Question: The solution of the differential equation \(x = 1 + xy\dfrac{{dy}}{{dx}} + \dfrac{{{x^2}{y^2}}}{{...

Question

The solution of the differential equation
$x = 1 + xy\dfrac{{dy}}{{dx}} + \dfrac{{{x^2}{y^2}}}{{2!}}{\left( {\dfrac{{dy}}{{dx}}} \right)^2} + \dfrac{{{x^3}{y^3}}}{{3!}}{\left( {\dfrac{{dy}}{{dx}}} \right)^3} + \cdot \cdot \cdot \cdot \cdot \infty$ is
A. ${y^2} = lnx + c$
B. $y = {\left( {\ln x} \right)^2} + c$
C. $y = \pm \ln x + c$
D. ${y^2} = {\left( {\ln x} \right)^2} + 2c$

Answer 1

Solution

As we know that the given differential equation is an infinite series so first recognize the type of series and then solve it with the help of the formulas of integration. Use the logarithm concept to get the correct answer.

Complete step-by-step solution:
The given question is based on a differential equation. The main purpose of the differential equation is to find the function over its entire domain. It is used to describe the exponential growth or decay over time. It has the probability to predict the world in our surroundings. It is widely used in various fields such as, physics, chemistry, biology, economics, and so on.
There are two main types of differential equation – Partial differential equation and Ordinary differential equation.
The given differential equation is written as,
$x = 1 + xy\dfrac{{dy}}{{dx}} + \dfrac{{{x^2}{y^2}}}{{2!}}{\left( {\dfrac{{dy}}{{dx}}} \right)^2} + \dfrac{{{x^3}{y^3}}}{{3!}}{\left( {\dfrac{{dy}}{{dx}}} \right)^3} + \cdot \cdot \cdot \cdot \cdot \infty$
The given differential is the type of the infinite series and it is the type of exponential series as shown below.
${e^x} = 1 + x + \dfrac{{{x^2}}}{{2!}} + \dfrac{{{x^3}}}{{3!}} + \cdot \cdot \cdot \cdot \cdot \\\ \\\$
So,
The given differential equation can be written as,
$x = {e^{xy \cdot \dfrac{{dy}}{{dx}}}}......\left( 1 \right)$
Now, Taking log on both sides in equation (1).
$\ln x = x \cdot y\dfrac{{dy}}{{dx}}$
Now on integration the above equation and it can be written as,
$\smallint \dfrac{{\ln x}}{x}dx + c = \smallint ydy$
Let, $\ln x = t,\dfrac{{dx}}{x} = dt$
So, it is calculated as,
$\smallint t \cdot dt + c = \dfrac{{{y^2}}}{2}$
After integration we get,
$\Rightarrow \dfrac{{{t^2}}}{2} + c = \dfrac{{{y^2}}}{2}$
Now we substitute $\ln x$ for $t$ in the above expression.
${\dfrac{{\left( {\ln x} \right)}}{2}^2} + c = \dfrac{{{y^2}}}{2}$
After simplification we obtain,
$\therefore {\left( {\ln x} \right)^2} + 2c = {y^2}$
Therefore, it is the required solution of the given differential equation.
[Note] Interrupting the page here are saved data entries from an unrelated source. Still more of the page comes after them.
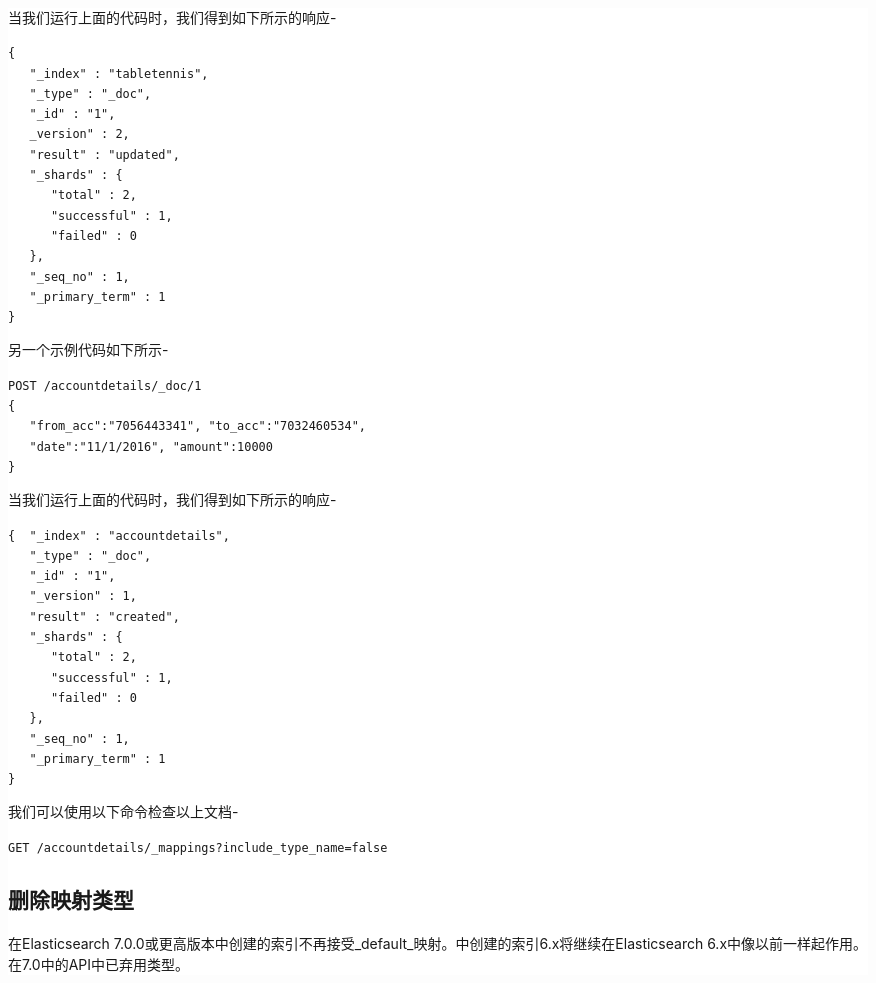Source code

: 当我们运行上面的代码时，我们得到如下所示的响应-

```
{
   "_index" : "tabletennis",
   "_type" : "_doc",
   "_id" : "1",
   _version" : 2,
   "result" : "updated",
   "_shards" : {
      "total" : 2,
      "successful" : 1,
      "failed" : 0
   },
   "_seq_no" : 1,
   "_primary_term" : 1
}
```

另一个示例代码如下所示-

```
POST /accountdetails/_doc/1
{
   "from_acc":"7056443341", "to_acc":"7032460534",
   "date":"11/1/2016", "amount":10000
}
```

当我们运行上面的代码时，我们得到如下所示的响应-

```
{  "_index" : "accountdetails",
   "_type" : "_doc",
   "_id" : "1",
   "_version" : 1,
   "result" : "created",
   "_shards" : {
      "total" : 2,
      "successful" : 1,
      "failed" : 0
   },
   "_seq_no" : 1,
   "_primary_term" : 1
}
```

我们可以使用以下命令检查以上文档-

```
GET /accountdetails/_mappings?include_type_name=false
```

## 删除映射类型

在Elasticsearch 7.0.0或更高版本中创建的索引不再接受_default_映射。中创建的索引6.x将继续在Elasticsearch 6.x中像以前一样起作用。在7.0中的API中已弃用类型。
Hence, the correct option is D.

Note: As we know that a differential equation represents a relationship between one or more functions and their derivatives. In applications, the functions generally represent physical quantities, the derivatives represent their rates of change, and the differential equation defines a relationship between the functions and their derivatives.